È l'acronimo di Fabbrica Italiana Contadina, si svilupperà su una vasta superficie di più di 80 mila metri quadrati e sui tetti avrà il più grande impianto fotovoltaico d'Europa. La struttura sarà il punto di riferimento per la divulgazione e la conoscenza dell’agroalimentare italiano.

Si tratta senza dubbio di uno di quei progetti così grandi e ambiziosi che è difficile vederli nel loro insieme. Ha mille sfaccettature e un'offerta estremamente variegata. Si chiamerà F.I.CO. e significa Fabbrica Italiana Contadina. L'apertura è prevista immediatamente dopo la fine dell'Expo 2015. Sorgerà a pochi passi da Bologna, in un'area enorme: 80 mila metri quadrati. Sul tetto ospiterà il più grande impianto fotovoltaico d'Europa, e tutti i locali saranno coibentati con tecniche e materiali all'avanguardia per garantire al meglio l'isolamento termico. All'interno si coltiverà, si esporrà, si comprerà e si mangerà. Un mix tra il concetto di orto urbano e filosofia Eataly, non a caso il gruppo fondato da Oscar Farinetti è tra gli attori dell'iniziativa, insieme a CAAB, una società a partecipazione pubblica controllata per l'80% dal Comune di Bologna, alle Coop e ad altri soggetti riuniti in una sgr creata appositamente. Il progetto F.I.CO. prevede un investimento stimato per circa 40 milioni di euro e sarà realizzato attraverso la riqualificazione edilizia e funzionale del già esistente Centro agroalimentare di Bologna (CAAB).

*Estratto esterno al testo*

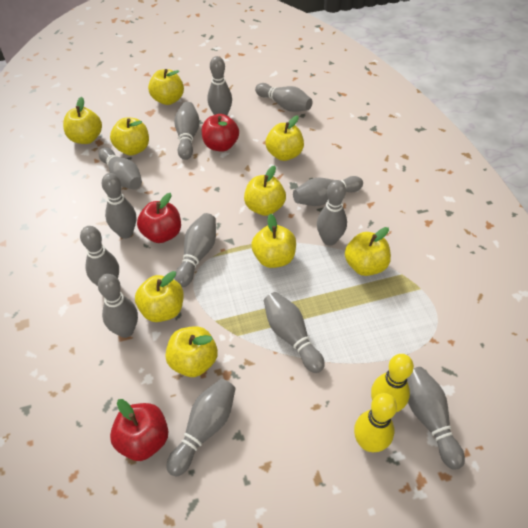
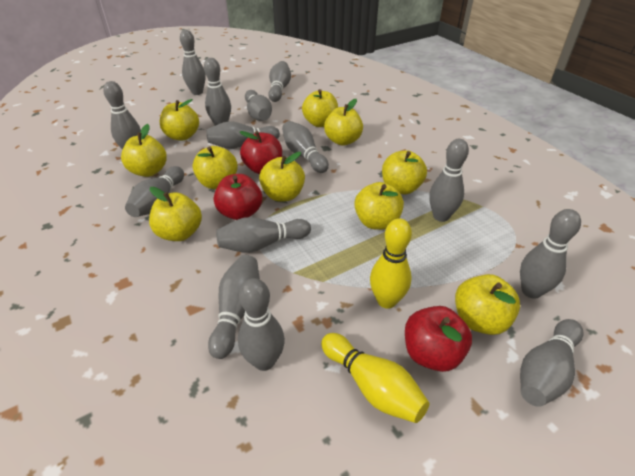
grey bowling pin: 13 -> 14
yellow apple: 9 -> 10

E mentre i lavori avanzano freneticamente, l'impianto fotovoltaico è già attivo. Questa è una delle principali caratteristiche di F.I.CO. Sia per le dimensioni che per la capacità produttiva. 43.750 pannelli fotovoltaici di ultima generazione sono stati istallati sui tetti e producono, in condizioni ottimali, 11.350.000 Kwh ed un picco energetico di 10.500 Kw. Con una superficie pari a 14 campi da calcio regolamentari, quello che sorge sui tetti dell'edificio è il più grande impianto d'Europa e servirà non solo a soddisfare il fabbisogno energetico dello stabile, ma anche ad alimentare i veicoli elettrici che saranno impiegati dal sistema distributivo. Il progetto nasce dalla considerazione che l'area del CAAB fosse sovradimensionata rispetto al reale utilizzo del mercato all'ingrosso cui era dedicata. Così, a settembre 2012 nacque l'elaborazione del primo concept con l'obiettivo di valorizzare l'area e ottimizzarne l'impiego. Dopo soli due mesi Andrea Segrè, presidente CAAB, incontra a Roma Oscar Farinetti. È da questo incontro che comincia a delinearsi la forma che assumerà il progetto F.I.CO., chiamato anche Eatalyworld.

Ed è così che 9.300 metri quadrati saranno dedicati alla vendita di prodotti alimentari; 10.600 alla ristorazione; 27 mila al cosiddetto Parco Agroalimentare che comprende un'area dedicata a produzione dimostrativa, mentre un'altra area, destinata ad accogliere un centro congressi ed eventi, sarà di duemila metri quadrati. Le previsioni conservative parlano di 5 milioni di visitatori\anno (di cui 3 milioni clienti), anche se Oscar Farinetti rilancia: “se ci garantiranno ottimi collegamenti, anche ferroviari, possiamo arrivare a 10 milioni”. Insomma, l’attrazione più visitata del paese.